There is a massive chasm in effort level between doing a 60-minute run with 5 x 2 min strong hill reps and heading out on a social jog in the neighborhood, choosing a new route, occasionally stopping to look at the new extension the Johnsons added or walking back home with Sheila who you bump into on the street. Don’t train. Just move your body.

After a period of recovery, let’s reintegrate. Let’s say you take eight days of rest. Now you must integrate back into training. How? Intervals? A big week? No. The magic word is a ramp.

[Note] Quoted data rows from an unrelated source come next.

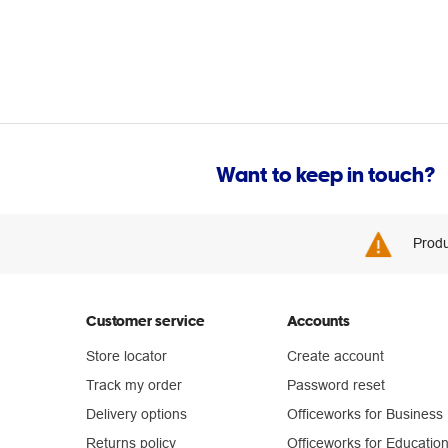
Want to keep in touch?
Produ
Customer service
Accounts
Store locator
Create account
Track my order
Password reset
Delivery options
Officeworks for Business
Returns policy
Officeworks for Educatio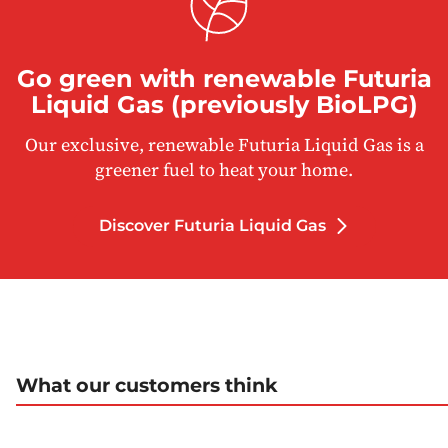
Go green with renewable Futuria
Liquid Gas (previously BioLPG)
Our exclusive, renewable Futuria Liquid Gas is a
greener fuel to heat your home.
Discover Futuria Liquid Gas
What our customers think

Give yourself 3-5 days before fully turning back on. Below is a rough timeline:

Day 1: Easy and smooth - Plan the following ten days, plot your essential habits. What lessons bubbled up for you around performance while you stepped away?

Day 2: Endurance focused.

Day 3: Building efforts, a great natural moderator  Build intensity. Feel good? Press on a little. Feel flat and tired? Don’t build to as high of an intensity.

Day 4: Rest day or easy training.

Day 5: Back to complete training.

The initial three days are all by feel and all calm.

These are my thoughts on rest. Rest is action. Staple it to your heart and lean in. Your body and mind will thank you.